- _Material for this task_:
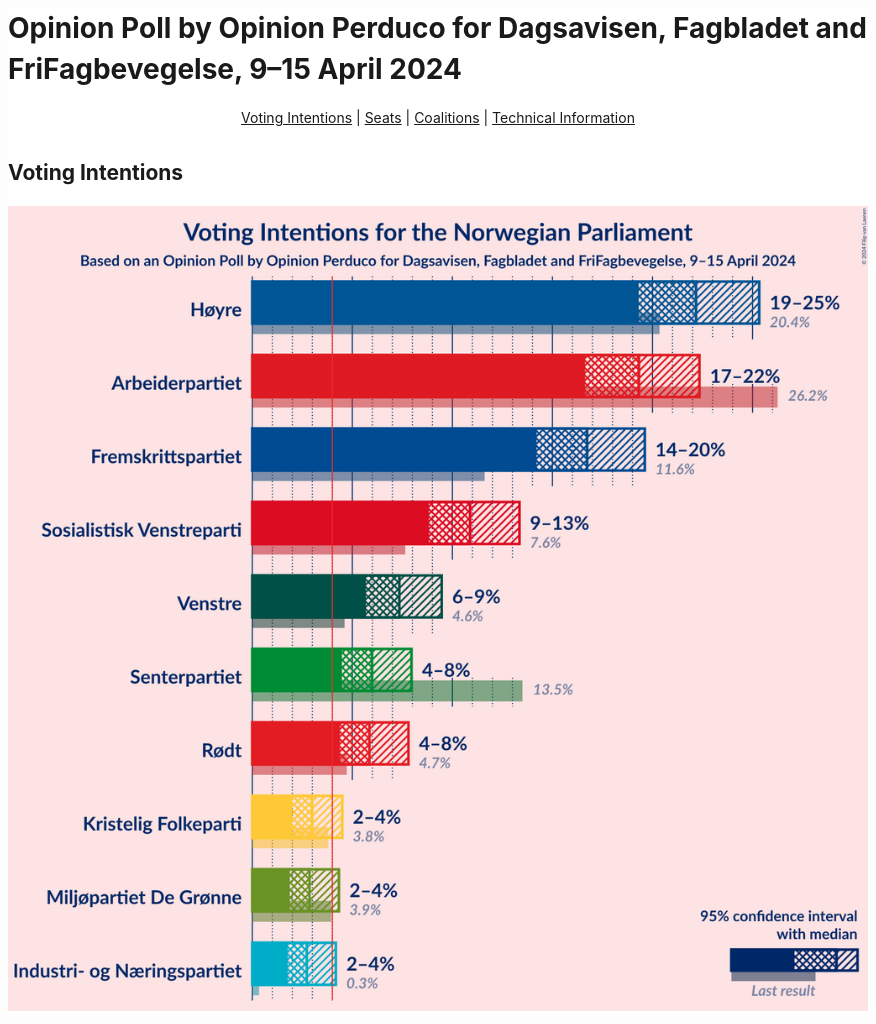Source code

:# Opinion Poll by Opinion Perduco for Dagsavisen, Fagbladet and FriFagbevegelse, 9–15 April 2024

<p align="center"><a href="#voting-intentions">Voting Intentions</a> | <a href="#seats">Seats</a> | <a href="#coalitions">Coalitions</a> | <a href="#technical-information">Technical Information</a></p>

## Voting Intentions

![Graph with voting intentions not yet produced](2024-04-15-OpinionPerduco.png "Voting Intentions")
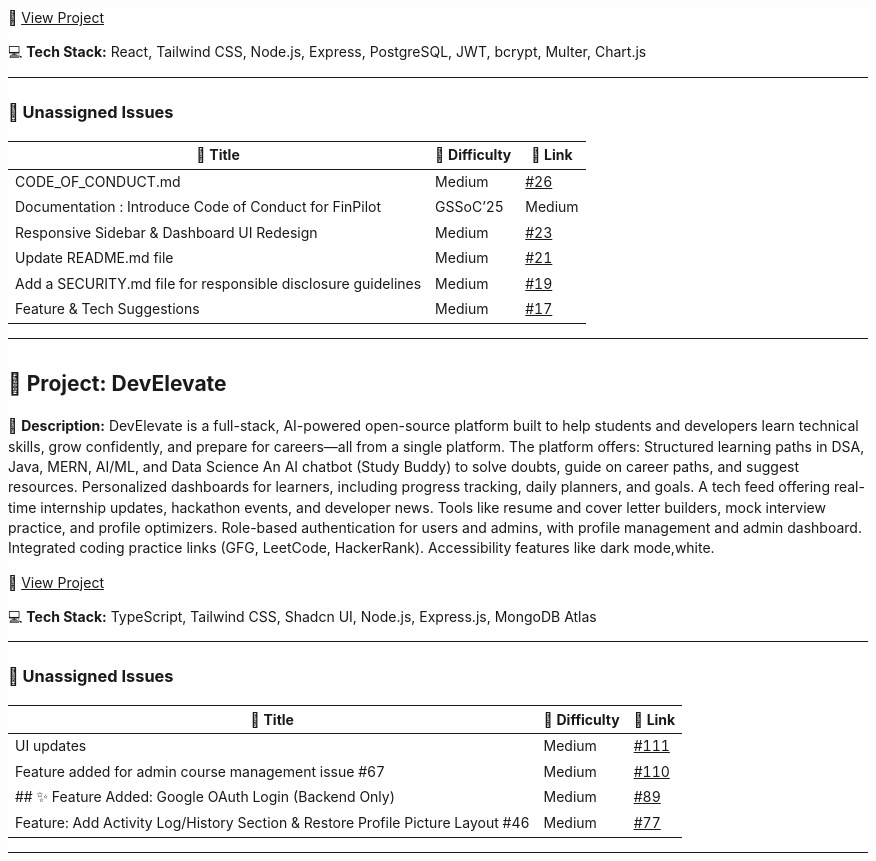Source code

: 🔗 [View Project](https://github.com/Abhinavhaldiya/FinPilot)

💻 **Tech Stack:** React, Tailwind CSS, Node.js, Express, PostgreSQL, JWT, bcrypt, Multer, Chart.js

---

### 🐛 Unassigned Issues

| 🔖 Title | 🎯 Difficulty | 🔗 Link |
|----------|----------------|---------|
| CODE_OF_CONDUCT.md | Medium | [#26](https://github.com/Abhinavhaldiya/FinPilot/pull/26) |
| Documentation : Introduce Code of Conduct for FinPilot | GSSoC’25 | Medium | [#25](https://github.com/Abhinavhaldiya/FinPilot/issues/25) |
| Responsive Sidebar & Dashboard UI Redesign | Medium | [#23](https://github.com/Abhinavhaldiya/FinPilot/issues/23) |
| Update README.md file | Medium | [#21](https://github.com/Abhinavhaldiya/FinPilot/issues/21) |
| Add a SECURITY.md file for responsible disclosure guidelines | Medium | [#19](https://github.com/Abhinavhaldiya/FinPilot/issues/19) |
| Feature & Tech Suggestions | Medium | [#17](https://github.com/Abhinavhaldiya/FinPilot/issues/17) |

---

## 📌 Project: DevElevate

📝 **Description:** DevElevate is a full-stack, AI-powered open-source platform built to help students and developers learn technical skills, grow confidently, and prepare for careers—all from a single platform.  The platform offers:
Structured learning paths in DSA, Java, MERN, AI/ML, and Data Science
An AI chatbot (Study Buddy) to solve doubts, guide on career paths, and suggest resources.
Personalized dashboards for learners, including progress tracking, daily planners, and goals.
A tech feed offering real-time internship updates, hackathon events, and developer news.
Tools like resume and cover letter builders, mock interview practice, and profile optimizers.
Role-based authentication for users and admins, with profile management and admin dashboard.
Integrated coding practice links (GFG, LeetCode, HackerRank).
Accessibility features like dark mode,white.

🔗 [View Project](https://github.com/abhisek2004/Dev-Elevate.git)

💻 **Tech Stack:** TypeScript, Tailwind CSS, Shadcn UI, Node.js, Express.js, MongoDB Atlas

---

### 🐛 Unassigned Issues

| 🔖 Title | 🎯 Difficulty | 🔗 Link |
|----------|----------------|---------|
| UI updates | Medium | [#111](https://github.com/abhisek2004/Dev-Elevate/pull/111) |
| Feature added for admin course management issue #67 | Medium | [#110](https://github.com/abhisek2004/Dev-Elevate/pull/110) |
| ## ✨ Feature Added: Google OAuth Login (Backend Only) | Medium | [#89](https://github.com/abhisek2004/Dev-Elevate/pull/89) |
| Feature: Add Activity Log/History Section & Restore Profile Picture Layout  #46 | Medium | [#77](https://github.com/abhisek2004/Dev-Elevate/pull/77) |

---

- _What is needed_: Please rewrite all the records above, replacing every "Medium" with "Moderate" and changing nothing else. Leave the pictures out.

- _Exercise output_:
Source code

:# Opinion Poll by Opinion Perduco for Dagsavisen, Fagbladet and FriFagbevegelse, 9–15 April 2024

<p align="center"><a href="#voting-intentions">Voting Intentions</a> | <a href="#seats">Seats</a> | <a href="#coalitions">Coalitions</a> | <a href="#technical-information">Technical Information</a></p>

## Voting Intentions

![Graph with voting intentions not yet produced](2024-04-15-OpinionPerduco.png "Voting Intentions")
Source code

: 🔗 [View Project](https://github.com/Abhinavhaldiya/FinPilot)

💻 **Tech Stack:** React, Tailwind CSS, Node.js, Express, PostgreSQL, JWT, bcrypt, Multer, Chart.js

---

### 🐛 Unassigned Issues

| 🔖 Title | 🎯 Difficulty | 🔗 Link |
|----------|----------------|---------|
| CODE_OF_CONDUCT.md | Moderate | [#26](https://github.com/Abhinavhaldiya/FinPilot/pull/26) |
| Documentation : Introduce Code of Conduct for FinPilot | GSSoC’25 | Moderate | [#25](https://github.com/Abhinavhaldiya/FinPilot/issues/25) |
| Responsive Sidebar & Dashboard UI Redesign | Moderate | [#23](https://github.com/Abhinavhaldiya/FinPilot/issues/23) |
| Update README.md file | Moderate | [#21](https://github.com/Abhinavhaldiya/FinPilot/issues/21) |
| Add a SECURITY.md file for responsible disclosure guidelines | Moderate | [#19](https://github.com/Abhinavhaldiya/FinPilot/issues/19) |
| Feature & Tech Suggestions | Moderate | [#17](https://github.com/Abhinavhaldiya/FinPilot/issues/17) |

---

## 📌 Project: DevElevate

📝 **Description:** DevElevate is a full-stack, AI-powered open-source platform built to help students and developers learn technical skills, grow confidently, and prepare for careers—all from a single platform.  The platform offers:
Structured learning paths in DSA, Java, MERN, AI/ML, and Data Science
An AI chatbot (Study Buddy) to solve doubts, guide on career paths, and suggest resources.
Personalized dashboards for learners, including progress tracking, daily planners, and goals.
A tech feed offering real-time internship updates, hackathon events, and developer news.
Tools like resume and cover letter builders, mock interview practice, and profile optimizers.
Role-based authentication for users and admins, with profile management and admin dashboard.
Integrated coding practice links (GFG, LeetCode, HackerRank).
Accessibility features like dark mode,white.

🔗 [View Project](https://github.com/abhisek2004/Dev-Elevate.git)

💻 **Tech Stack:** TypeScript, Tailwind CSS, Shadcn UI, Node.js, Express.js, MongoDB Atlas

---

### 🐛 Unassigned Issues

| 🔖 Title | 🎯 Difficulty | 🔗 Link |
|----------|----------------|---------|
| UI updates | Moderate | [#111](https://github.com/abhisek2004/Dev-Elevate/pull/111) |
| Feature added for admin course management issue #67 | Moderate | [#110](https://github.com/abhisek2004/Dev-Elevate/pull/110) |
| ## ✨ Feature Added: Google OAuth Login (Backend Only) | Moderate | [#89](https://github.com/abhisek2004/Dev-Elevate/pull/89) |
| Feature: Add Activity Log/History Section & Restore Profile Picture Layout  #46 | Moderate | [#77](https://github.com/abhisek2004/Dev-Elevate/pull/77) |

---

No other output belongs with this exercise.